* [Your objective]: Using the records below, transcribe word for word the stretch from the line that contains "middle dip: (39, 246)" through the line that contains "pinky tip: (135, 155)", both end lines included, and nothing else.

* [Entries taken from a collection]:
--

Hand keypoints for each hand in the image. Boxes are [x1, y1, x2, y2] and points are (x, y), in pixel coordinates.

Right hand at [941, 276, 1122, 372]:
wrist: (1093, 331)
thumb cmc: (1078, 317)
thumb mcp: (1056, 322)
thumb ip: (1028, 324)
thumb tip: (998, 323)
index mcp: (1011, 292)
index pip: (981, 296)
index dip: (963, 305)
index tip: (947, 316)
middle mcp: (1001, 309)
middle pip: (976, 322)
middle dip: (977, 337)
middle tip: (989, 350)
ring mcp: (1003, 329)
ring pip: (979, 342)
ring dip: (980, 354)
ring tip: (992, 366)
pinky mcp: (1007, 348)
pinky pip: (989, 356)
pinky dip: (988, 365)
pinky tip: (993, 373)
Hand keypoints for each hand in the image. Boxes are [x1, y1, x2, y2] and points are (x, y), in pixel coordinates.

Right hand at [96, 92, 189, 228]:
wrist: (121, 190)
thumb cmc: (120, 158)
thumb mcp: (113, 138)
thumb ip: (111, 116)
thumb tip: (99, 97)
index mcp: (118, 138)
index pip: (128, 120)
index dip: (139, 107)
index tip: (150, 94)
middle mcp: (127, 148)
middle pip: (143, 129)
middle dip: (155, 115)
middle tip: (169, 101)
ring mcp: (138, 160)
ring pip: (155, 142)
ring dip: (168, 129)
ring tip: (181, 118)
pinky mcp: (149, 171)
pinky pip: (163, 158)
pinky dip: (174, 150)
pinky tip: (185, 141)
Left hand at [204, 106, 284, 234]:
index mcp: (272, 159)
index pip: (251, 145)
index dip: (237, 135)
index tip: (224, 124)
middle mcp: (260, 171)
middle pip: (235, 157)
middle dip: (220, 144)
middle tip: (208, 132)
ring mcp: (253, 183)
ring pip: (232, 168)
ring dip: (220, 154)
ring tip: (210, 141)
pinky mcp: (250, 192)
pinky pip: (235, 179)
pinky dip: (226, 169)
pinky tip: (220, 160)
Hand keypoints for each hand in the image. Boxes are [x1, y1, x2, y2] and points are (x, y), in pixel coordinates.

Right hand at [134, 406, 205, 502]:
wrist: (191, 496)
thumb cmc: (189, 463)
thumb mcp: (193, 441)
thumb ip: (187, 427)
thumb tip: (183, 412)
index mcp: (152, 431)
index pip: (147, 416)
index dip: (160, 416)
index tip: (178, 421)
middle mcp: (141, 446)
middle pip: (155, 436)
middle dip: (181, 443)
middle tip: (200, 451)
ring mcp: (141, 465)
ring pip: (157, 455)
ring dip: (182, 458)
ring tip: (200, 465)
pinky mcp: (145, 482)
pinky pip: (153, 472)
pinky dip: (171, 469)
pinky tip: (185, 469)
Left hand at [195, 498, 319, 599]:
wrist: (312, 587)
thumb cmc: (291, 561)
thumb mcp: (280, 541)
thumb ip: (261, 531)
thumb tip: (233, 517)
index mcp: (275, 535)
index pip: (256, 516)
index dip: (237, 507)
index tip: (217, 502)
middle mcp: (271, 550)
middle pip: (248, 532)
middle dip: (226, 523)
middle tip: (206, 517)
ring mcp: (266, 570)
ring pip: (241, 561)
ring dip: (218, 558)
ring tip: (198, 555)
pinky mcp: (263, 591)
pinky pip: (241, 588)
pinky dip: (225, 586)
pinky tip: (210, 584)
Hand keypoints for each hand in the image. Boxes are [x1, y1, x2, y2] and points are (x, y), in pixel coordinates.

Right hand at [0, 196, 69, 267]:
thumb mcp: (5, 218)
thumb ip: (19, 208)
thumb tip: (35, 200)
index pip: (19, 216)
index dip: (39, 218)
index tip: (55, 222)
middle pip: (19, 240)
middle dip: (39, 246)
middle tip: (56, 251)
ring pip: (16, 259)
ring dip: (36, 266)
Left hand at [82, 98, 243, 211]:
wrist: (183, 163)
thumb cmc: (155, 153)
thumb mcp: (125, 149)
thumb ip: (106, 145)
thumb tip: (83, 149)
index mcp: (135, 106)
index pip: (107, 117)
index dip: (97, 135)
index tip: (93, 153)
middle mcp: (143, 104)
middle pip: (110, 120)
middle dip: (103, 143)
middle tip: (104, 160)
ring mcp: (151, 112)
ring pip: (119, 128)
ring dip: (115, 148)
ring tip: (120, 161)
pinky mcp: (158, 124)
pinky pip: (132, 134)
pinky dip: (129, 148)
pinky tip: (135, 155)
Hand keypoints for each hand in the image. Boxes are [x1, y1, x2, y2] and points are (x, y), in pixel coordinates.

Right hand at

--

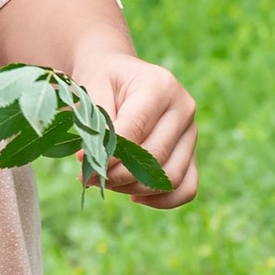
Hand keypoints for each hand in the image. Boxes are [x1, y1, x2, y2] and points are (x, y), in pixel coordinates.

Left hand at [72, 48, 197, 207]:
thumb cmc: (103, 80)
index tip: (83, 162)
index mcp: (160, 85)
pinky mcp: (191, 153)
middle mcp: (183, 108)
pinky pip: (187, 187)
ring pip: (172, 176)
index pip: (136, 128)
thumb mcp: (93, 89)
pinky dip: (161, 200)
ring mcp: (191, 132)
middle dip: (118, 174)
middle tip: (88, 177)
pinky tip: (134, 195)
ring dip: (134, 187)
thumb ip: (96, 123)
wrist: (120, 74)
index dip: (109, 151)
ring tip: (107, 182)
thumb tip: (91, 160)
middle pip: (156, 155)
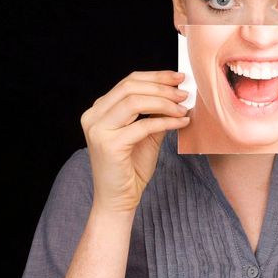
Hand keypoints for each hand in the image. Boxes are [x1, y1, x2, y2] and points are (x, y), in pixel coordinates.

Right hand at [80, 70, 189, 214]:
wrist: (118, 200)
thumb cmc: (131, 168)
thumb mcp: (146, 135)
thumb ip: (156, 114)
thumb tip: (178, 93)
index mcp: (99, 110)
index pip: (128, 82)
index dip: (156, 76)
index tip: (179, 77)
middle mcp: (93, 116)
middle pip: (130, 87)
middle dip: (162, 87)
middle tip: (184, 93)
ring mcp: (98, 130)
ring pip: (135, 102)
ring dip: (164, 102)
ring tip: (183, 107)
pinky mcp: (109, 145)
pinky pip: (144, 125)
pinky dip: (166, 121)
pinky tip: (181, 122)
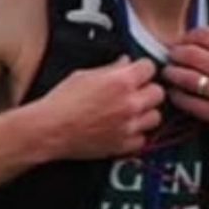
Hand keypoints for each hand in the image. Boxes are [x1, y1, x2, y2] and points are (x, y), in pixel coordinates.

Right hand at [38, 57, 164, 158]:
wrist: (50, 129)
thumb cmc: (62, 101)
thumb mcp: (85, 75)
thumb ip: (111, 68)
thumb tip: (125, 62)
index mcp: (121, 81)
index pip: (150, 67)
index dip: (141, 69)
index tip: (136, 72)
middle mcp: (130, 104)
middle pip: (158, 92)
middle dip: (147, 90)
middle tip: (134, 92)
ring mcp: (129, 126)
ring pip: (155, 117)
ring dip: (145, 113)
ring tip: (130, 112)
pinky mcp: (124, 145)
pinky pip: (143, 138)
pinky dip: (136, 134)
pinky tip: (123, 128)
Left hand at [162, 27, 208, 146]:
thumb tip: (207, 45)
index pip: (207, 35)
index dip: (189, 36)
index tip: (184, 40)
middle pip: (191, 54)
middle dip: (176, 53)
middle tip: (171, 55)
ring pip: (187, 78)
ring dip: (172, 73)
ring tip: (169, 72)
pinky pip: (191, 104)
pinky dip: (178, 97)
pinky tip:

--

* [Task result]:
middle dip: (39, 246)
middle tip: (56, 251)
ring pip: (16, 259)
ring dip: (36, 266)
Left hand at [82, 98, 243, 211]:
wrist: (183, 163)
thumb cmc: (155, 153)
thumb mcp: (125, 149)
thumb ip: (106, 145)
thumb tip: (83, 149)
index mcp: (135, 106)
index pip: (107, 117)
index dip: (97, 135)
index tip: (93, 153)
middle mcp: (143, 104)
middle pip: (110, 120)
middle dip: (103, 143)
middle tip: (104, 160)
ring mcp: (151, 112)
ring pip: (119, 128)
ring dip: (115, 148)
ring tip: (120, 161)
pinky mcp: (158, 124)
pinky pip: (132, 134)
pinky dip: (129, 148)
pinky tip: (135, 155)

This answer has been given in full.